Other Click Reactions
Reactions not discussed, but allowed by Sharpless in the scope of click chemistry include:3
Non-aldol carbonyl chemistry - including acetal, imine, oxime, and cyanohydrin formation and Michael addition reactions.
The Sharpless asymmetric aminohydroxylation19 and asymmetric dihydroxylation of alkenes.20
Impact of click chemistry
Bioconjugation and Medicinal Chemistry
Although azides and alkynes display high reactivity mutually, in organic synthesis and towards biological molecules they are amongst the least active functional groups. This has led them to be termed 'bioorthogonal.'21
The use of CuAAC in various fields has increased year on year, with Sharpless's team at the Scripps institution leading the way in discovering the applications afforded by triazole formation. In 2003 Sharpless demonstrated the effectiveness of CuAAC in bioconjugation, labelling a simple virus 'decorated' with azide functionalities positioned on cysteine and lysine residues with a alkyne functionalised dye .22 In addition, using a similar technique, CuAAC has been used in activity-based protein profiling to selectively label active protein sites. Once an enzyme target has been tagged with an azide in vivo, it can be extracted and allowed to undergo cycloaddition with a alkyne reaction partner, then isolated and purified. Using this method, a team of researchers isolated several enzymes instigated in breast cancer cell lines that had not been identified using in vitro techniques.23
Click chemistry has been utilised in target-guided synthesis (the use of modified enzymes/kinases to build their own inhibitors). Molecular fragments that interact with the target site of the enzyme/kinase will react to form an inhibiting compound.24 Utilizing azide and alkyne functionalities within the fragments allowed cycloaddition to occur in order to support this process. Sharpless used this method to develop a potent inhibitor for acetylcholinesterase, an enzyme that catalyzes the hydrolyses of the neurotransmitter acetylcholine.25
Materials and Polymer Chemistry
CuAAC has caught the attention of many polymer scientists, and is now widely used in the synthesis of linear, branched, dendritic and co-polymers.26 Previously the synthesis of dendrimers had been complicated by difficult purification, requiring time consuming separations using chromatography to separate impure products. This partially belied their unique properties due to the regular repeating structure until Sharpless and colleagues developed a method to synthesize triazole based dendrimers with near quantitative yield.27
'Click Chemistry' was introduced by Sharpless as stringent criteria for a set of reliable chemical reactions to help develop novel pharmaceutical agents quickly and efficiently. Currently CuAAC is synonymous with 'click chemistry' as the reaction most befitting the criteria, and most research has been conducted with regards to this reaction. While there is no doubt that click chemistry was a refreshing philosophy that has resulted in some breakthrough in synthetic and materials chemistry, the impact has perhaps been less than initially expected.

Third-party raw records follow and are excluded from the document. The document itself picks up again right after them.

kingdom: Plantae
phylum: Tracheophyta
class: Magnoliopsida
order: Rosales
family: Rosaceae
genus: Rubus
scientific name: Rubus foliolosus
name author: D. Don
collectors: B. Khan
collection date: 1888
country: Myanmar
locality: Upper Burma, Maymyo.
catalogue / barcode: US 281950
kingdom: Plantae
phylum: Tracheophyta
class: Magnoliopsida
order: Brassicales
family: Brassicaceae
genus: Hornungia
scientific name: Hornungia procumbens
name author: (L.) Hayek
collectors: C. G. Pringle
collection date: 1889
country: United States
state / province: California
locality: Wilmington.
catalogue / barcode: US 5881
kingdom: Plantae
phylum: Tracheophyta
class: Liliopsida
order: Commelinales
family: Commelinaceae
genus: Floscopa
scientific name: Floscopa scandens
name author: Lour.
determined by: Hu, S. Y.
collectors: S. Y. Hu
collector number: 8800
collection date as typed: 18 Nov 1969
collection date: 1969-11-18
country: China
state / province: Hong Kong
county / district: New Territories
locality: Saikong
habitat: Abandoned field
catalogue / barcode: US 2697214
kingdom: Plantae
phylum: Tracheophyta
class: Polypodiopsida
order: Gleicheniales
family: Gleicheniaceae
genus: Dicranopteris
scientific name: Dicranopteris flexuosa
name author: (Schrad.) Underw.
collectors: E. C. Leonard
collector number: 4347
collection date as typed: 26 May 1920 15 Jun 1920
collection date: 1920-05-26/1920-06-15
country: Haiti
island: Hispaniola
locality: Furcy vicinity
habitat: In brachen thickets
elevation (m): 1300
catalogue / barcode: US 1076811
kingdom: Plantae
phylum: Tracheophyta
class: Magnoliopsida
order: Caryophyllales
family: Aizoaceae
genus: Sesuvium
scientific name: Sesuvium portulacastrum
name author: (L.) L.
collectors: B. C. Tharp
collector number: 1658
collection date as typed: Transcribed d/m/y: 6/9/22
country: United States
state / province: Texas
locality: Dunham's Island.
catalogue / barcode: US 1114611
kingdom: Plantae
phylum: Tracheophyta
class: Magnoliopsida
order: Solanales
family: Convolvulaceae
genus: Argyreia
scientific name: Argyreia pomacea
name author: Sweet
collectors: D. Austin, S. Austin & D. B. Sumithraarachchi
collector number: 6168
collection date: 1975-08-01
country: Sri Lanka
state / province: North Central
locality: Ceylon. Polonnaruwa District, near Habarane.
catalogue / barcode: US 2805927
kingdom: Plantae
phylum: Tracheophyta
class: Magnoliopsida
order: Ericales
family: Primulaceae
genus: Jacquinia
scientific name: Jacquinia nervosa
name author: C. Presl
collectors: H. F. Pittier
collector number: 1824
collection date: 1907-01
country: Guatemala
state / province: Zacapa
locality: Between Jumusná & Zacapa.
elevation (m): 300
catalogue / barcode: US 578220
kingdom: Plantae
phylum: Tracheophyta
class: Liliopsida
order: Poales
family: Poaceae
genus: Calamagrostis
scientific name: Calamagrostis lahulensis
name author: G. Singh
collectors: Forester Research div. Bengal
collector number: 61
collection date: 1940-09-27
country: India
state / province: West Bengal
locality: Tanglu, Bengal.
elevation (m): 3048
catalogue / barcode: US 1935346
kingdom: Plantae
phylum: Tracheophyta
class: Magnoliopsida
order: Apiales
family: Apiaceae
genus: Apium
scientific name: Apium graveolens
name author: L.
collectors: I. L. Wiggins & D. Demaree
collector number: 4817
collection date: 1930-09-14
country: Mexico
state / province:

Given that the main aim of 'click chemistry' was aimed at eliminating the need to create C-C bonds, it is perhaps ironic that it is the creation of C-C bonds that has reached even greater prominence in recent years through paladium catalysed cross-linking reactions.28-30 Efficient C-C bond formation is now a key weapon in every synthetic chemists arsenal and, although there is much to be gained from the philsophy of click chemistry, it's strive towards perfection is perhaps in fact its greatest weakness. The limited scope of reactions restricts creation of complex frameworks and thus its use in fine chemical synthesis. It is perhaps for this reason that most attention has been focused around the click reaction (CuAAC) and it's uses, as opposed to the overall philosophy.
Even if the potential of click chemistry has not been fully realised by the scientific community, it does not take away from Sharpless's exemplary research record. Each day thousands of chemists perform the asymmetric epoxidation, dihydroxylation and hydroxyamination reactions that won him a share of the Nobel Prize for Chemistry in 2001.